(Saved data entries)

BEGIN

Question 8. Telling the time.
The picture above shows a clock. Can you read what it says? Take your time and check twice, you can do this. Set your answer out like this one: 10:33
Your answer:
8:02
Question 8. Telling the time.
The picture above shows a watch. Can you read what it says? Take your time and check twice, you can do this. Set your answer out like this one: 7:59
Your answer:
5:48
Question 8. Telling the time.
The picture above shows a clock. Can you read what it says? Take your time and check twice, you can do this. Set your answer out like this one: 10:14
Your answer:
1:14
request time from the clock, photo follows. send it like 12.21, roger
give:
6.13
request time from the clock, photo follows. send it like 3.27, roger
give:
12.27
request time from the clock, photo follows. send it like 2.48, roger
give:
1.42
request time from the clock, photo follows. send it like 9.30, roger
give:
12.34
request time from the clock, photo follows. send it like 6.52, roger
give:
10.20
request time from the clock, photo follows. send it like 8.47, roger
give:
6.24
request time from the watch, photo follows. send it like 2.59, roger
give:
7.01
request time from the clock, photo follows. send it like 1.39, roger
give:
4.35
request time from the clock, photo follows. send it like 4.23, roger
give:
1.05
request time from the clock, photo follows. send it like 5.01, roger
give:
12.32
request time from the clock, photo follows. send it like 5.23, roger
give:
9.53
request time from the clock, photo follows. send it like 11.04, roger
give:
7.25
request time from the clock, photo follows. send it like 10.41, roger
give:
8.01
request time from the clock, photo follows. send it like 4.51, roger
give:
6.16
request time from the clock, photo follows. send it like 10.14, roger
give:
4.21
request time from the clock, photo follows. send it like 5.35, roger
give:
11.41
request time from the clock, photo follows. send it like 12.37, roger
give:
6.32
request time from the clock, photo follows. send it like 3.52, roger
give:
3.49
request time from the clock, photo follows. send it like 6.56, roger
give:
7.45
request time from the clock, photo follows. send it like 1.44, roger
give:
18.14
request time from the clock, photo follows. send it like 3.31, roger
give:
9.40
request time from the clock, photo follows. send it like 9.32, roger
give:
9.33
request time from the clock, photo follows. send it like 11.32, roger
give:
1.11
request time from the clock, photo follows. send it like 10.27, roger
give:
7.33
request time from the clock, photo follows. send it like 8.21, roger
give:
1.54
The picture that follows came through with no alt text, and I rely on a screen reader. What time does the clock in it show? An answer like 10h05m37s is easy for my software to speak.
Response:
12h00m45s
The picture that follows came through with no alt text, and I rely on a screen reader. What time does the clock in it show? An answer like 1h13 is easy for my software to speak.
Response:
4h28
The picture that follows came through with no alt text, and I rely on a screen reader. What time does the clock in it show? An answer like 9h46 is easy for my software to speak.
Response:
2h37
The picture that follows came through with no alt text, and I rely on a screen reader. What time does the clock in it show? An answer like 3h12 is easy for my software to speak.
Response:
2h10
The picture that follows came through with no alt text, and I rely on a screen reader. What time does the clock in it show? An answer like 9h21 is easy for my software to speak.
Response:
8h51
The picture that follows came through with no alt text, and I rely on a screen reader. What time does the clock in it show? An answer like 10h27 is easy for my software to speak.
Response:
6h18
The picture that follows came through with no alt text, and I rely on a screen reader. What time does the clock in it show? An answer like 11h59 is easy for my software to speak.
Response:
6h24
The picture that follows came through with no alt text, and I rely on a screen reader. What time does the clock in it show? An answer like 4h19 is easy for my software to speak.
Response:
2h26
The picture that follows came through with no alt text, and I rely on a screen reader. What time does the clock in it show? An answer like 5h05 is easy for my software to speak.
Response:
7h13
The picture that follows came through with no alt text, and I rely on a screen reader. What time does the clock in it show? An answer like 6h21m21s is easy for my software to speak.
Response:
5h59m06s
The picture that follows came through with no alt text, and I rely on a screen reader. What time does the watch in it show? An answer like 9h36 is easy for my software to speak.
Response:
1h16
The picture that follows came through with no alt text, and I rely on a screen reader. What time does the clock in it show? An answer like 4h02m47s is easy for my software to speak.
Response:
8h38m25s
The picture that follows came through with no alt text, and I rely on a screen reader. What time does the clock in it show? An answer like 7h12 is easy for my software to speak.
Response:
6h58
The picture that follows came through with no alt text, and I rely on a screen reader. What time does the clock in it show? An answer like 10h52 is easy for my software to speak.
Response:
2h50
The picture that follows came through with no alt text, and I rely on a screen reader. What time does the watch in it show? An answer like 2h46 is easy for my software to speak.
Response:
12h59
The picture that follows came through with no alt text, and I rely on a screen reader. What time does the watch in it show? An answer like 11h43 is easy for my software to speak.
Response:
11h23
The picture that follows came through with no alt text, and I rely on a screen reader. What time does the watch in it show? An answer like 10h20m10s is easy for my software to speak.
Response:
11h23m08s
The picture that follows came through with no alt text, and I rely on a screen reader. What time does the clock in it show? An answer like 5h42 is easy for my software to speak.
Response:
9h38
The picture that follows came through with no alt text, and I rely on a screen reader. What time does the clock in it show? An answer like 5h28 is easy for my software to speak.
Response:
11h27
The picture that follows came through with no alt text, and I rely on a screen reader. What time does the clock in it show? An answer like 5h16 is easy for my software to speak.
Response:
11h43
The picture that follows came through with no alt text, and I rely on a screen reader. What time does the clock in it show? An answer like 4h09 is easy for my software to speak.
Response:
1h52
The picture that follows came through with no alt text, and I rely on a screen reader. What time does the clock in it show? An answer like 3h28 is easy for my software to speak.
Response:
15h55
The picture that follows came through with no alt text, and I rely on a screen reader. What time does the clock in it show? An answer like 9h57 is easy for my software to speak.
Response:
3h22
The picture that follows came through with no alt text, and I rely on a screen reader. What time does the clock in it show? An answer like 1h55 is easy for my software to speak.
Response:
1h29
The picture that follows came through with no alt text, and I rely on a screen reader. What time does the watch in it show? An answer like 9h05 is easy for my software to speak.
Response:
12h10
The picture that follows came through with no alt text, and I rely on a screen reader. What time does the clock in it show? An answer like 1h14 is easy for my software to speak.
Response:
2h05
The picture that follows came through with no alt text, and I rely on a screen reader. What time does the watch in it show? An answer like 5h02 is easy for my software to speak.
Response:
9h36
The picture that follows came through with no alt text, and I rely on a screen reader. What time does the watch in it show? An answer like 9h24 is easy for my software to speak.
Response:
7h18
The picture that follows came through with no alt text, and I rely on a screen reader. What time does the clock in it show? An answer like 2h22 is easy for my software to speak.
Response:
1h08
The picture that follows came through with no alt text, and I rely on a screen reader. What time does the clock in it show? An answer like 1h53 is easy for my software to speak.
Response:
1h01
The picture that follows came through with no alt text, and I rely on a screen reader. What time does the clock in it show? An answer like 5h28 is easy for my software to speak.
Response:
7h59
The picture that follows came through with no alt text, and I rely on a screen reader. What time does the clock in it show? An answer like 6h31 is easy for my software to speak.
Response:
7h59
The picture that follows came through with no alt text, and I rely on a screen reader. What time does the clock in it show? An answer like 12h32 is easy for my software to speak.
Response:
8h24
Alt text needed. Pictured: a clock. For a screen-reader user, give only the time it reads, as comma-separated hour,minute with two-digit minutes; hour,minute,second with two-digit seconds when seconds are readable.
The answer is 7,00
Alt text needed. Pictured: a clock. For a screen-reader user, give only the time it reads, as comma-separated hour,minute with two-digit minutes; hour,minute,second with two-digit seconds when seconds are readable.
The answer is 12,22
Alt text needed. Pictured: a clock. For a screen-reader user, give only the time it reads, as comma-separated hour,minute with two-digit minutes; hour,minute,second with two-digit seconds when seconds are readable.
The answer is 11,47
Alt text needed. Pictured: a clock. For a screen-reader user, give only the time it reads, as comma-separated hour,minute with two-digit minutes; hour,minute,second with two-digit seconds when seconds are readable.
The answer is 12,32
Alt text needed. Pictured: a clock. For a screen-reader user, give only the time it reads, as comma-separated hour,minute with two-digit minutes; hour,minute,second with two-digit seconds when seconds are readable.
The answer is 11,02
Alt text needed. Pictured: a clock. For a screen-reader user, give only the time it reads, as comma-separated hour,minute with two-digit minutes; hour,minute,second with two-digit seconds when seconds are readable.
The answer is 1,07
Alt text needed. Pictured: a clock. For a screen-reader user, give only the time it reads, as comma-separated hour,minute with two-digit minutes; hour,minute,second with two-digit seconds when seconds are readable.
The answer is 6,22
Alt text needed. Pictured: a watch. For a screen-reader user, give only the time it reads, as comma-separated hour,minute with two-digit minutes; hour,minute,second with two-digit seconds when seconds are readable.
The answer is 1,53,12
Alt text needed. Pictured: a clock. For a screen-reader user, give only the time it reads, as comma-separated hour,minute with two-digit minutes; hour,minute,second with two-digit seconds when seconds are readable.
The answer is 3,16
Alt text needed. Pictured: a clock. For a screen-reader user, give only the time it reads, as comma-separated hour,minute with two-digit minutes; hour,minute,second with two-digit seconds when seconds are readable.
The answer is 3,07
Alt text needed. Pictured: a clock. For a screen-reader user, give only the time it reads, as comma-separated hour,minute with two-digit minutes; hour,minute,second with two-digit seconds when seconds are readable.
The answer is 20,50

END

TASK GOAL: Put the data into a two-column CSV with the headers text and answer, beginning at the line that has "6h31 is easy for my software to speak." and stopping after "The answer is 12,22". Give one row per text and its answer, put every field in quotes, and turn line breaks into spaces.

SOLUTION:
text,answer
"The picture that follows came through with no alt text, and I rely on a screen reader. What time does the clock in it show? An answer like 6h31 is easy for my software to speak. Response:","7h59"
"The picture that follows came through with no alt text, and I rely on a screen reader. What time does the clock in it show? An answer like 12h32 is easy for my software to speak. Response:","8h24"
"Alt text needed. Pictured: a clock. For a screen-reader user, give only the time it reads, as comma-separated hour,minute with two-digit minutes; hour,minute,second with two-digit seconds when seconds are readable. The answer is","7,00"
"Alt text needed. Pictured: a clock. For a screen-reader user, give only the time it reads, as comma-separated hour,minute with two-digit minutes; hour,minute,second with two-digit seconds when seconds are readable. The answer is","12,22"